DOCUMENT EXTRACT -
Loading Events

« All Events

Film Screening: Conference of the Moths

April 25 @ 1:00 pm - 3:00 pm EDT

The Elahé Omidyar Mir-Djalali Institute of Iranian Studies, University of Toronto,
presents

 

Conference of the Moths (dir. Samhita Sunya, 2024)

A Special Preview Presentation

 

Samhita Sunya, University of Virginia

Friday, 25 April 2025, 1:00 p.m. Eastern Time

 

Location for In-Person Attendance:

Room 304, 4 Bancroft Ave, Toronto, ON, M5S 1C1

 

Zoom Registration Link for Virtual Attendance:

https://utoronto.zoom.us/meeting/register/JWC777-ATI-16b9lXOcvIA

After registering, you will receive a confirmation email containing information about joining the meeting.

 

Abstract:

In a 12th-century epic, Wise Hoopoe had upheld the moth and flame as an epitome of love. Now, committed to self-care, the moths have decided to shun the flame. Can Hoopoe once again show his fellow creatures the light? Conference of the Moths is a short 2-D paper cut-out stop-motion silhouette-animation film that is both a gentle parody and an homage to the 12th-century Persian epic poem The Conference of the Birds. Drawing out classical Indo-Persian motifs of light and darkness, of the moth and the flame, the original epic’s Wise Hoopoe returns to once again impart lessons on love, care, and connection for our current day and age.

DATASET SECTION -
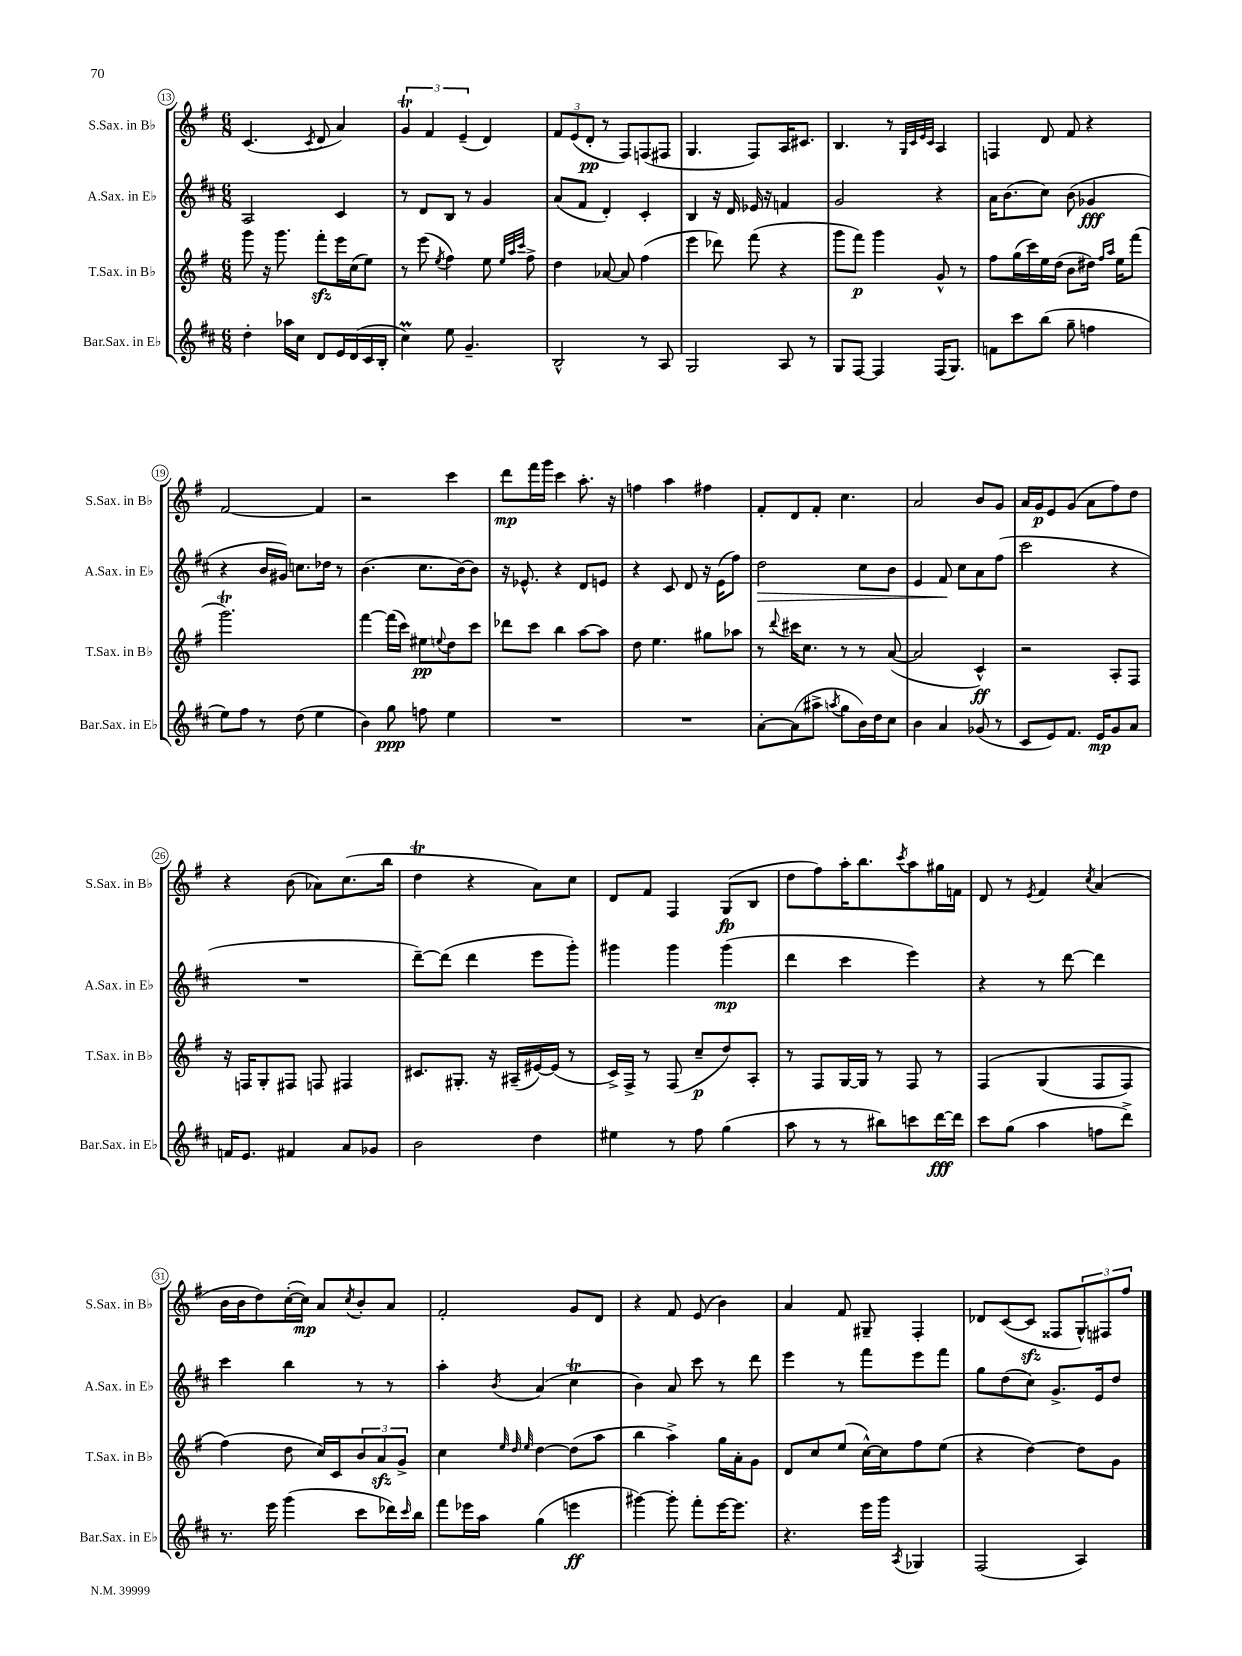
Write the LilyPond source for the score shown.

EXERCISES TO COMPLETE -
A) Answer these questions from the screening announcement:
(i) In which room is the in-person screening held?
(ii) Which 12th-century Persian epic poem does the film both parody and pay homage to?
(iii) What will someone receive after registering for virtual attendance?
B) In the screening announcement, why have the moths decided to shun the flame? Answer in one to three sentences.
You can complete this without the data.

RESULTS FOR THE EXERCISE -
A)
(i) Room 304, 4 Bancroft Ave, Toronto, ON, M5S 1C1.
(ii) The Conference of the Birds.
(iii) A confirmation email containing information about joining the meeting.

B) The moths are now committed to self-care. So they have decided to shun the flame, even though Wise Hoopoe had upheld the moth and flame as an epitome of love in the 12th-century epic.